The National Institute for Health and Care Excellence (NICE) has recommended that AstraZeneca’s Calquence (acalabrutinib) be used on the NHS in England and Wales to treat chronic lymphocytic leukaemia (CLL), the most common form of leukaemia in adult patients with up to 4,500 new diagnoses in the UK every year.

The watchdog backed the drug specifically in untreated CLL patients who are either considered high-risk because of genetic characteristics like 17p deletion or TP53 mutation, or who have received at least one prior therapy and only if ibrutinib is their only suitable treatment option.

For 30 days following the ruling, patients in these populations will be able to access the drug immediately via the NHS in England and Wales, thanks to an interim funding arrangement between AstraZeneca and NHS England.

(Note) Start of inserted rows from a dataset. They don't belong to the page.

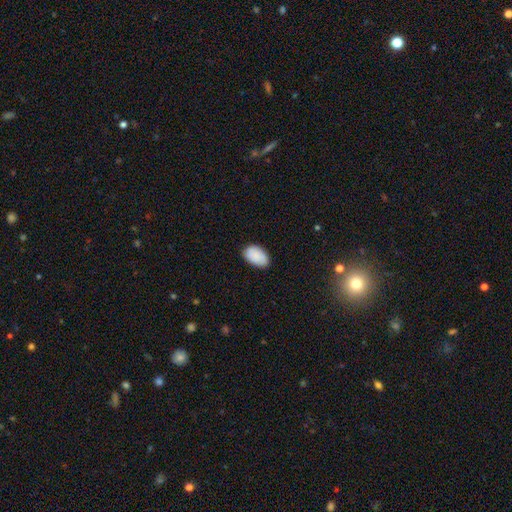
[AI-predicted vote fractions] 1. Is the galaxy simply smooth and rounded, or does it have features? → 87% smooth, 6% star or artifact, 6% featured or disk.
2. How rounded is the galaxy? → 93% in between, 6% round, 1% cigar-shaped.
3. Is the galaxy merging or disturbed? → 80% none, 16% minor disturbance, 2% major disturbance, 1% merger.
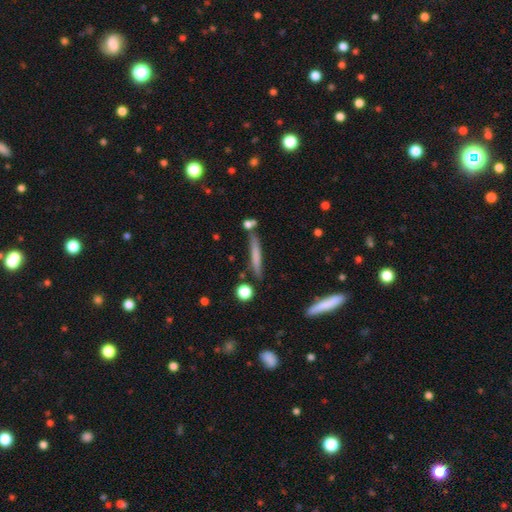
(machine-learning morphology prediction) Smooth or featured: smooth — 62% (featured or disk — 31%)
How rounded: cigar-shaped — 94% (in between — 4%)
Merging: none — 79% (minor disturbance — 12%)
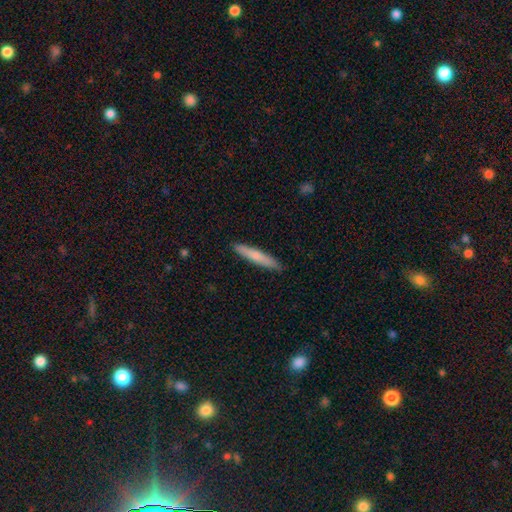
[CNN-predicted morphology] A smooth galaxy with no disk features (73%) that is cigar-shaped (94%).

Vote fractions:
- Smooth or featured? smooth: 73% / featured or disk: 21% / star or artifact: 5%
- How rounded? cigar-shaped: 94% / in between: 5% / round: 1%
- Merging? none: 90% / minor disturbance: 7% / major disturbance: 1% / merger: 1%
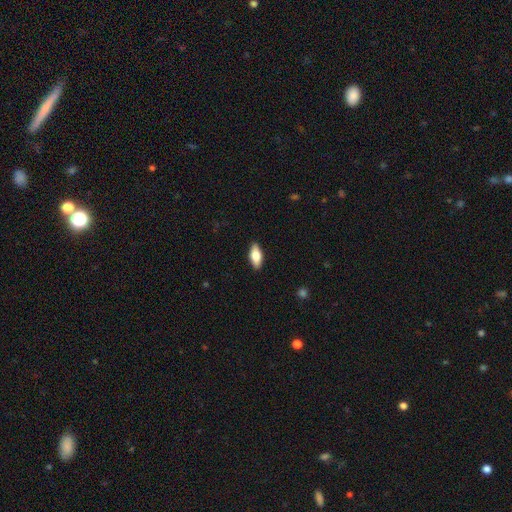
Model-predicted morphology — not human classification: smooth 70%, featured or disk 24%, star or artifact 6%. Down the decision tree: how rounded — in between (80%); merging — none (89%).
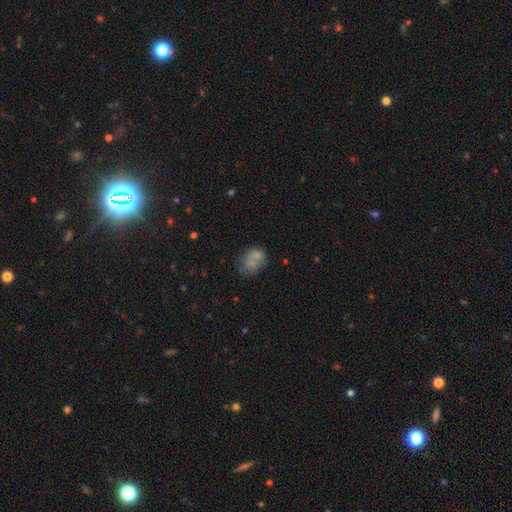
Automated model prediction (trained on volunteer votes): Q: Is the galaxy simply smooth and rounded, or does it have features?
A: smooth — 57%.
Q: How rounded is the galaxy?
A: in between — 51%.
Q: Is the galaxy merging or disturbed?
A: none — 45%.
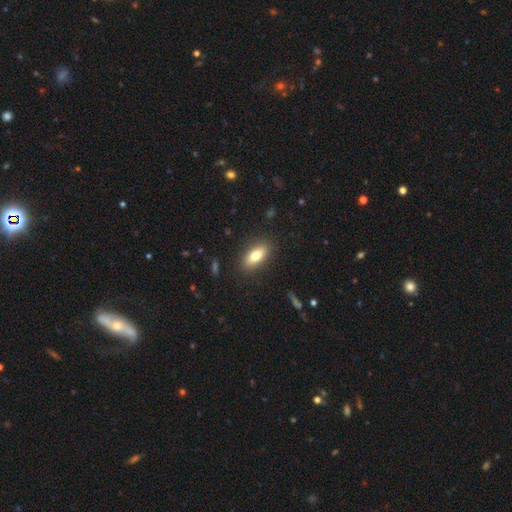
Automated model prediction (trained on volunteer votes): The model was most divided on "smooth or featured": smooth: 76%, featured or disk: 17%, star or artifact: 7%. More confident: merging — none (87%); how rounded — in between (80%).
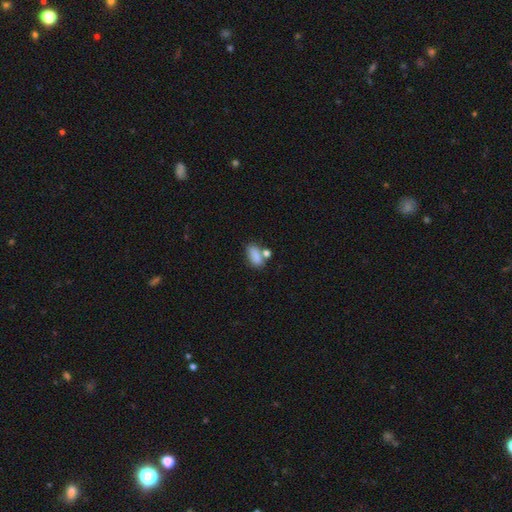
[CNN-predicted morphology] Q: Smooth or featured?
A: smooth (83%); runner-up: star or artifact (9%)
Q: How rounded?
A: in between (84%); runner-up: round (8%)
Q: Merging?
A: none (50%); runner-up: merger (27%)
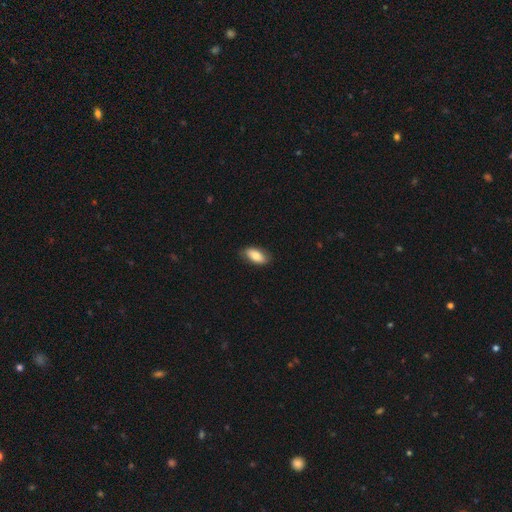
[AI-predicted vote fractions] Smooth or featured: smooth — 82% (featured or disk — 12%)
How rounded: in between — 90% (cigar-shaped — 7%)
Merging: none — 83% (minor disturbance — 14%)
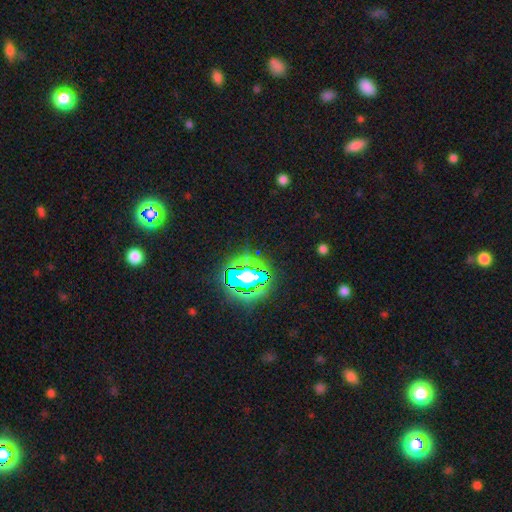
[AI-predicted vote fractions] This appears to be a star or artifact, not a galaxy (71%).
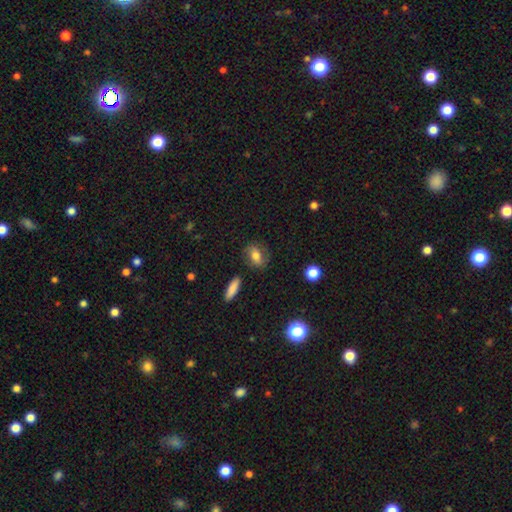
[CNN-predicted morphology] A smooth galaxy with no disk features (66%) that is in between round and cigar-shaped (70%). Merging: none (77%).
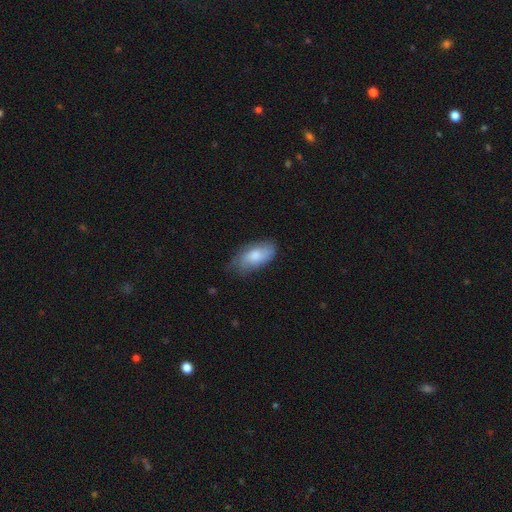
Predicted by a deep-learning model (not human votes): This appears to be a smooth galaxy with no disk features (75%) that is in between round and cigar-shaped (92%). Merging: none (61%).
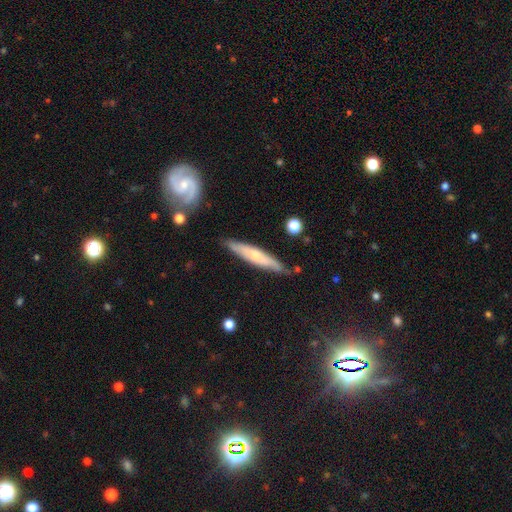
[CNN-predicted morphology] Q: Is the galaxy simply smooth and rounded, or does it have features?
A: featured or disk — 50%.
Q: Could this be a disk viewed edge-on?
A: yes — 81%.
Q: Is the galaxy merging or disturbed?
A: none — 80%.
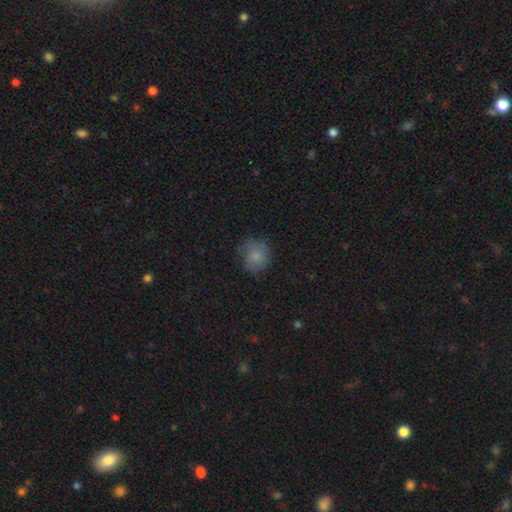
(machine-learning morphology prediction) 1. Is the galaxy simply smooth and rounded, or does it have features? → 77% smooth, 14% featured or disk, 10% star or artifact.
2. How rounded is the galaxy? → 77% round, 22% in between, 1% cigar-shaped.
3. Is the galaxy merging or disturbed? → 67% none, 23% minor disturbance, 9% major disturbance, 1% merger.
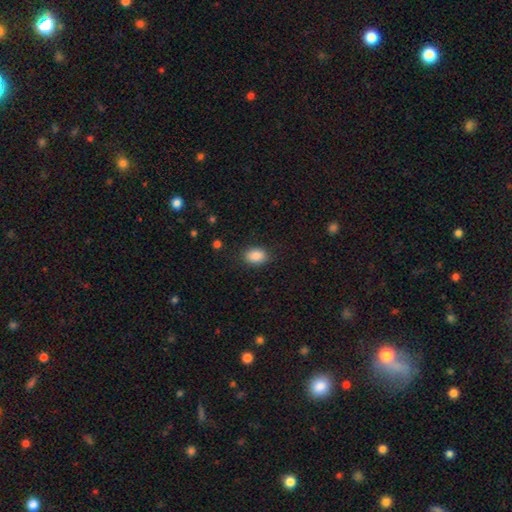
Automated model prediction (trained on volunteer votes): Smooth or featured? smooth (88%)
How rounded? in between (77%)
Merging? none (86%)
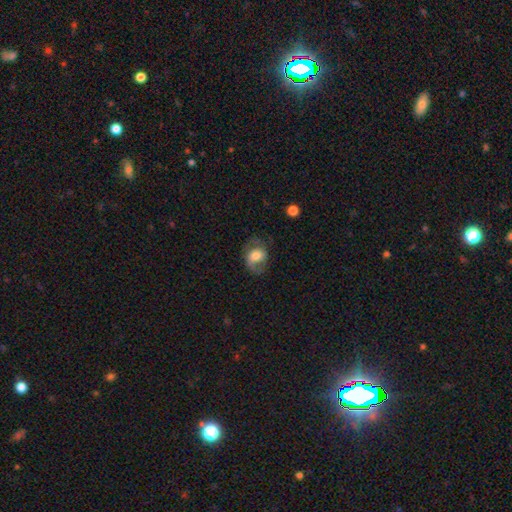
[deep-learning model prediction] This is possibly a smooth galaxy (47%). Merging: possibly none (56%).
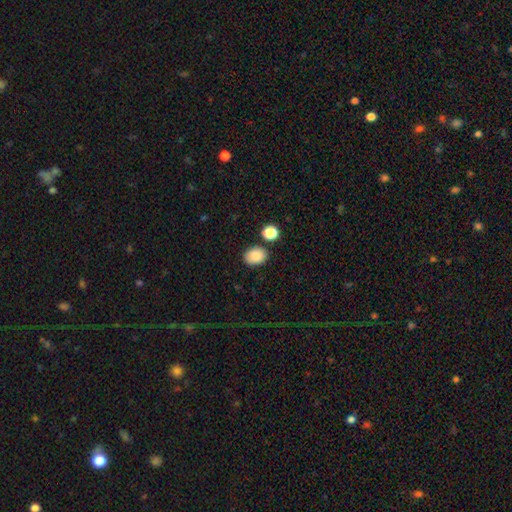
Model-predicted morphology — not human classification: The model was most divided on "how rounded": in between: 68%, round: 31%, cigar-shaped: 1%. More confident: smooth or featured — smooth (87%); merging — none (81%).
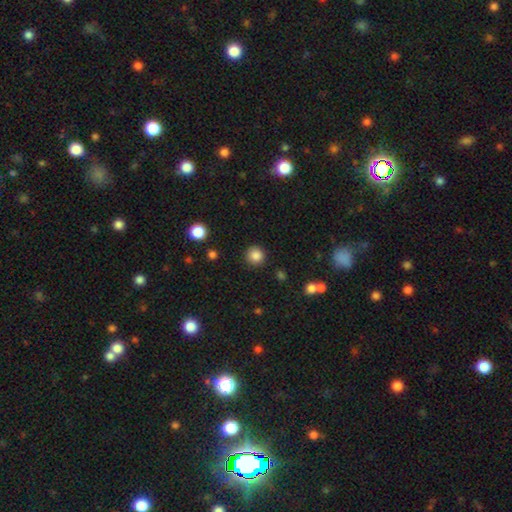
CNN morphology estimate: The model was most divided on "smooth or featured": smooth: 86%, star or artifact: 11%, featured or disk: 4%. More confident: how rounded — round (94%); merging — none (90%).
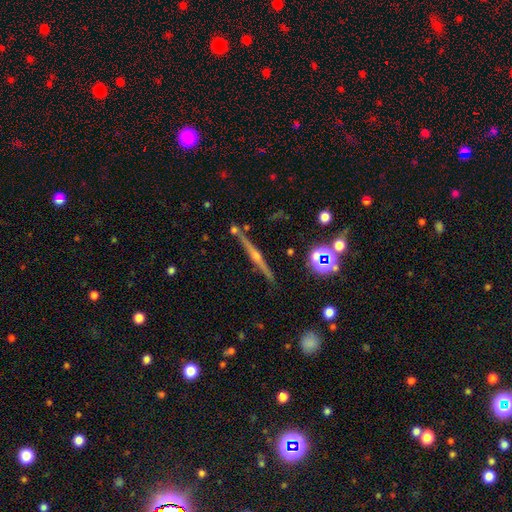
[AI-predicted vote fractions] Smooth or featured?
  - featured or disk: 79% *
  - smooth: 11%
  - star or artifact: 10%
Edge-on disk?
  - yes: 98% *
  - no: 2%
Edge-on bulge?
  - rounded: 90% *
  - none: 5%
  - boxy: 5%
Merging?
  - none: 87% *
  - minor disturbance: 8%
  - merger: 3%
  - major disturbance: 2%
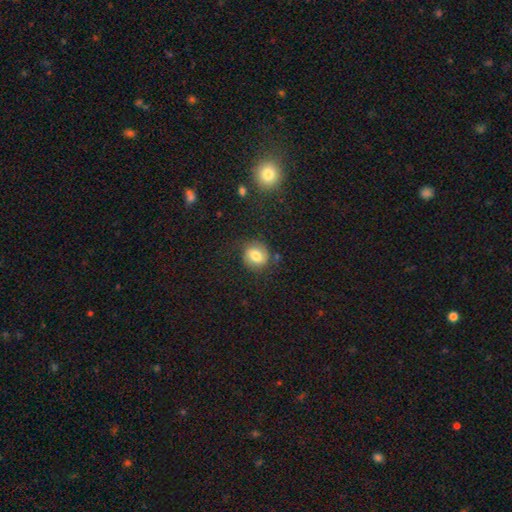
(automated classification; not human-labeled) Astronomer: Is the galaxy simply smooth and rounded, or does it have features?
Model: smooth — 69%.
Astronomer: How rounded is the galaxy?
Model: round — 75%.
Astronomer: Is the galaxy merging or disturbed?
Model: none — 76%.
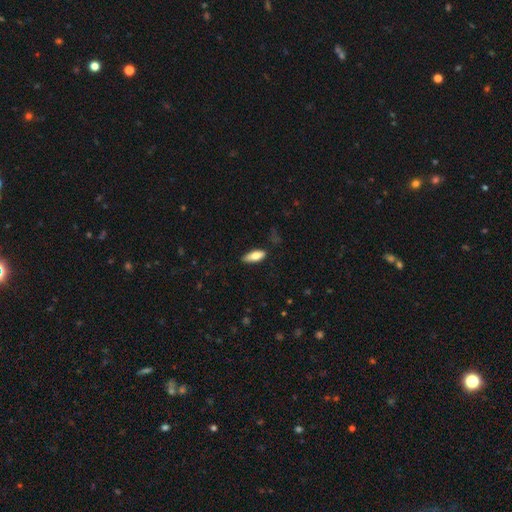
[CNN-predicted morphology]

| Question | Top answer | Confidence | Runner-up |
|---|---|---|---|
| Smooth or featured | smooth | 76% | featured or disk (18%) |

After this period, the therapy will be funded by routine commissioning budgets.

“This is the second NICE approval of novel targeted therapies for leukaemia patients in as many weeks and marks a really ground-breaking time for the advancement of leukaemia care within the NHS,” remarked Dr George Follows, Consultant Haematologist and Clinical Lead for Lymphoma and CLL at Cambridge University Hospitals NHS Foundation Trust. “We have been lucky enough to have experience of treating patients in Cambridge with these new drugs through our clinical trials programme and have been struck by how well-tolerated and effective they are for the majority of patients. I am very pleased that we will now be able to offer these treatments to our patients in the routine clinical setting.”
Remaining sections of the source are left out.